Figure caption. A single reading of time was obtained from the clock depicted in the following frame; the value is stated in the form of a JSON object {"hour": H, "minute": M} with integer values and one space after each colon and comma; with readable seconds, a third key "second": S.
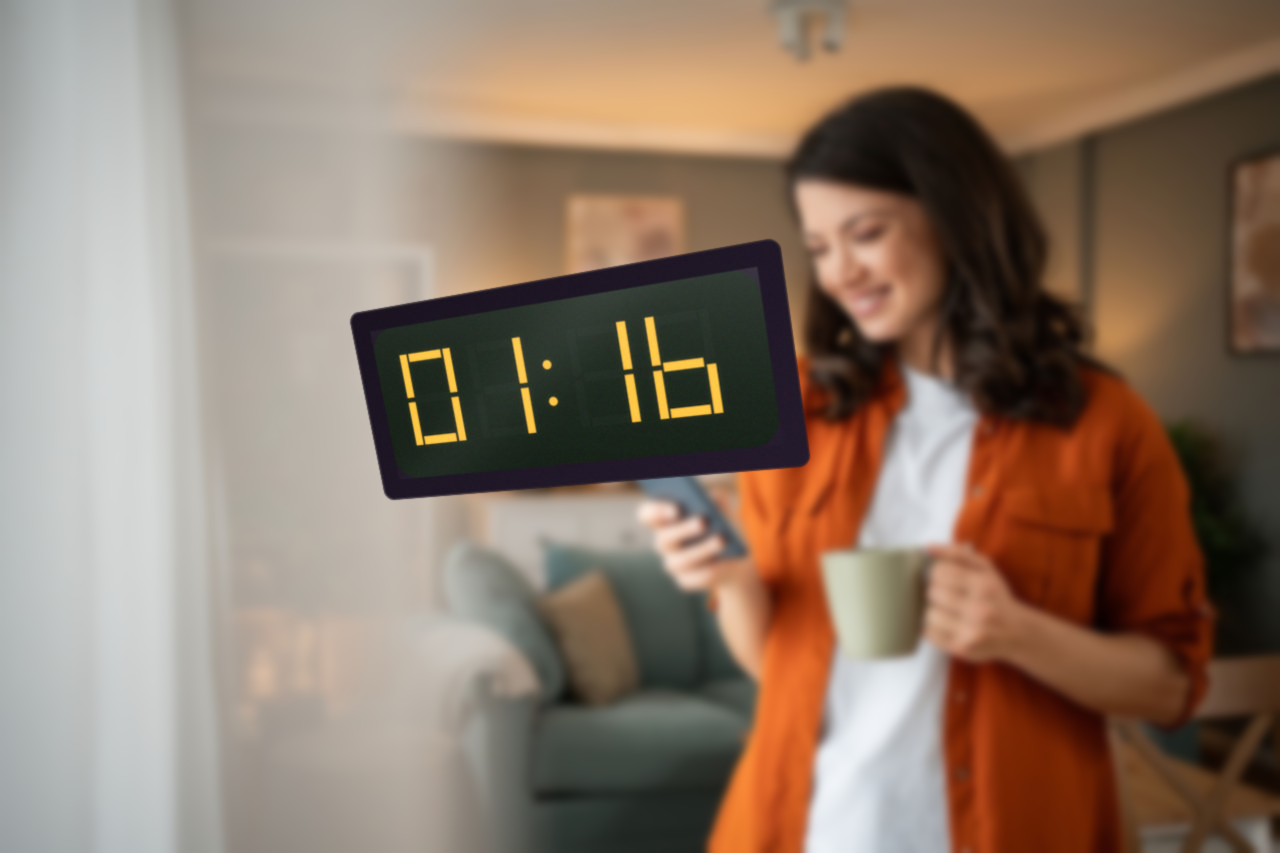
{"hour": 1, "minute": 16}
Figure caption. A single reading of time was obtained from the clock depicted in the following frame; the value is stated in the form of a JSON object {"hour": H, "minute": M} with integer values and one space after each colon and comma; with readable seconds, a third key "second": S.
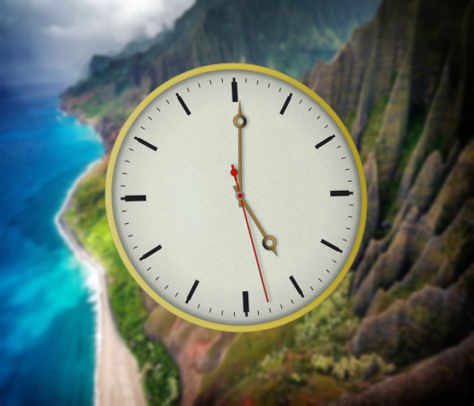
{"hour": 5, "minute": 0, "second": 28}
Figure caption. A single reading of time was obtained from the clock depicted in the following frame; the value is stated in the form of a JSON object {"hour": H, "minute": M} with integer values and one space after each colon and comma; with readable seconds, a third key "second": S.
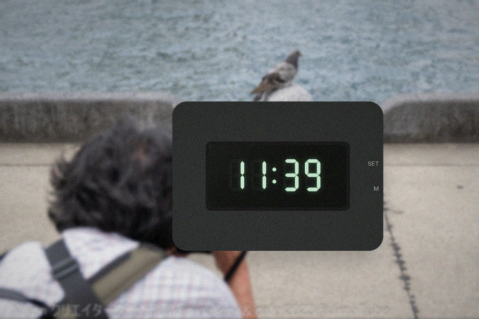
{"hour": 11, "minute": 39}
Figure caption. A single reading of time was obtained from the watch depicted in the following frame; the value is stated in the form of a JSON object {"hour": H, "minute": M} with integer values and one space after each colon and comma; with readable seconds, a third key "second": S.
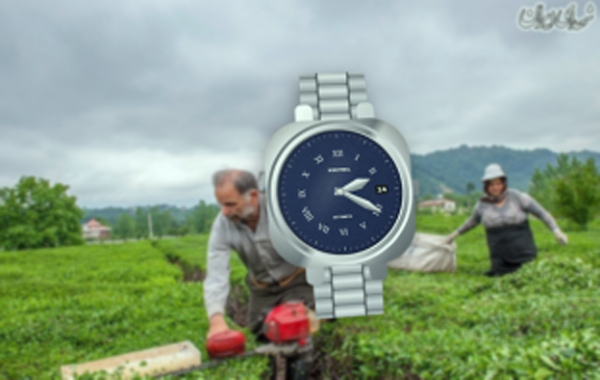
{"hour": 2, "minute": 20}
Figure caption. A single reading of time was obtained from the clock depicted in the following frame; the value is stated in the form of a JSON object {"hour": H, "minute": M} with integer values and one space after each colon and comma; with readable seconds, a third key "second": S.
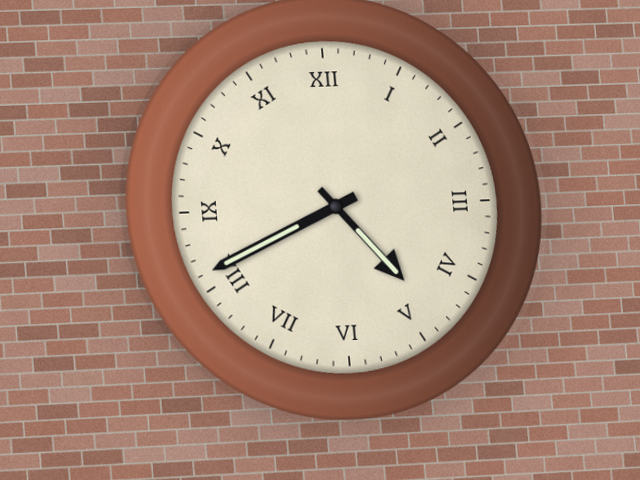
{"hour": 4, "minute": 41}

• Do this
Extract each line of the material above that contains the word "watch" and reproduce it in full. Treat the match as case-sensitive.

• Written solution
Figure caption. A single reading of time was obtained from the watch depicted in the following frame; the value is stated in the form of a JSON object {"hour": H, "minute": M} with integer values and one space after each colon and comma; with readable seconds, a third key "second": S.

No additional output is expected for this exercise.